Turn that into a single sentence, sarameg, and you've got a Bulwer-Lytton contender.
I'm impressed that this guy apparently thinks the message "My crotch is on fire" is more likely to score him some woman's phone number rather than directions to the nearest clinic.
I suspect it is more he just doesn't give a shit. Audience was largely swim lesson kids and people doing laps. Just no self awareness. (Color me shocked, from my workplace.)
Since I missed much of the pumpkin conversation, I'd like to report that I am currently drinking an Ichabod pumpkin ale.
oh. dear. sarameg. There is no turning back.

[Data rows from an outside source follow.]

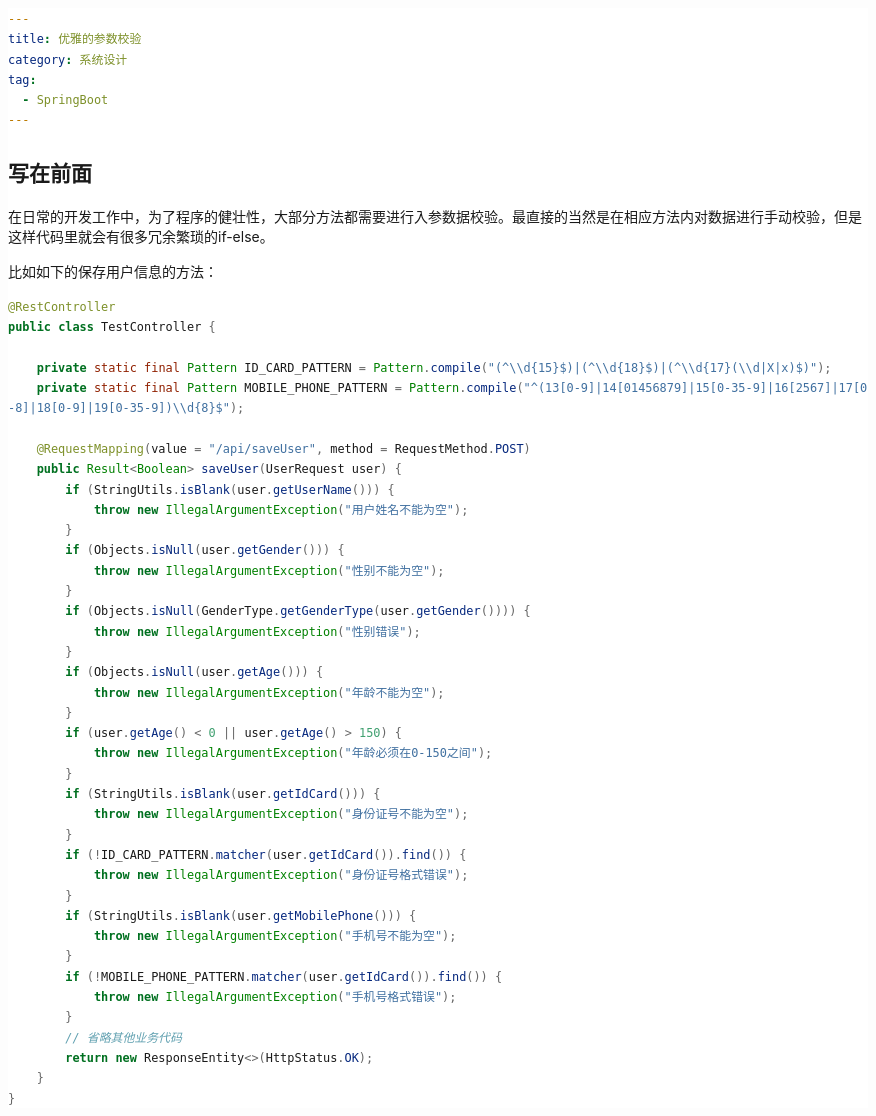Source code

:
 ```yaml
---
title: 优雅的参数校验
category: 系统设计
tag:
  - SpringBoot
---
```




## 写在前面

在日常的开发工作中，为了程序的健壮性，大部分方法都需要进行入参数据校验。最直接的当然是在相应方法内对数据进行手动校验，但是这样代码里就会有很多冗余繁琐的if-else。

比如如下的保存用户信息的方法：

```java
@RestController
public class TestController {

    private static final Pattern ID_CARD_PATTERN = Pattern.compile("(^\\d{15}$)|(^\\d{18}$)|(^\\d{17}(\\d|X|x)$)");
    private static final Pattern MOBILE_PHONE_PATTERN = Pattern.compile("^(13[0-9]|14[01456879]|15[0-35-9]|16[2567]|17[0-8]|18[0-9]|19[0-35-9])\\d{8}$");

    @RequestMapping(value = "/api/saveUser", method = RequestMethod.POST)
    public Result<Boolean> saveUser(UserRequest user) {
        if (StringUtils.isBlank(user.getUserName())) {
            throw new IllegalArgumentException("用户姓名不能为空");
        }
        if (Objects.isNull(user.getGender())) {
            throw new IllegalArgumentException("性别不能为空");
        }
        if (Objects.isNull(GenderType.getGenderType(user.getGender()))) {
            throw new IllegalArgumentException("性别错误");
        }
        if (Objects.isNull(user.getAge())) {
            throw new IllegalArgumentException("年龄不能为空");
        }
        if (user.getAge() < 0 || user.getAge() > 150) {
            throw new IllegalArgumentException("年龄必须在0-150之间");
        }
        if (StringUtils.isBlank(user.getIdCard())) {
            throw new IllegalArgumentException("身份证号不能为空");
        }
        if (!ID_CARD_PATTERN.matcher(user.getIdCard()).find()) {
            throw new IllegalArgumentException("身份证号格式错误");
        }
        if (StringUtils.isBlank(user.getMobilePhone())) {
            throw new IllegalArgumentException("手机号不能为空");
        }
        if (!MOBILE_PHONE_PATTERN.matcher(user.getIdCard()).find()) {
            throw new IllegalArgumentException("手机号格式错误");
        }
        // 省略其他业务代码
        return new ResponseEntity<>(HttpStatus.OK);
    }
}
```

That's not making it better, shrift.
Based on his flame-emblazoned Speedo, I didn't think he'd be a good candidate for a "look at your life, look at your choices" intervention.
I didn't think he'd be a good candidate for a "look at your life, look at your choices" intervention.
He'd probably puff out his chest and say "Yeah, my choices rock!" I admire that kind of chutzpah.
As long as it's just his chest he's puffing out, you're getting off lightly.
That thought occurred to me.
So my flight got cancelled last night. They're putting us on a plane at 11 this AM. I am now 2 for 3 with redeyes to London being cancelled. Blargh.
Wow, that's a drag. I hope this is the last hiccup in your trip!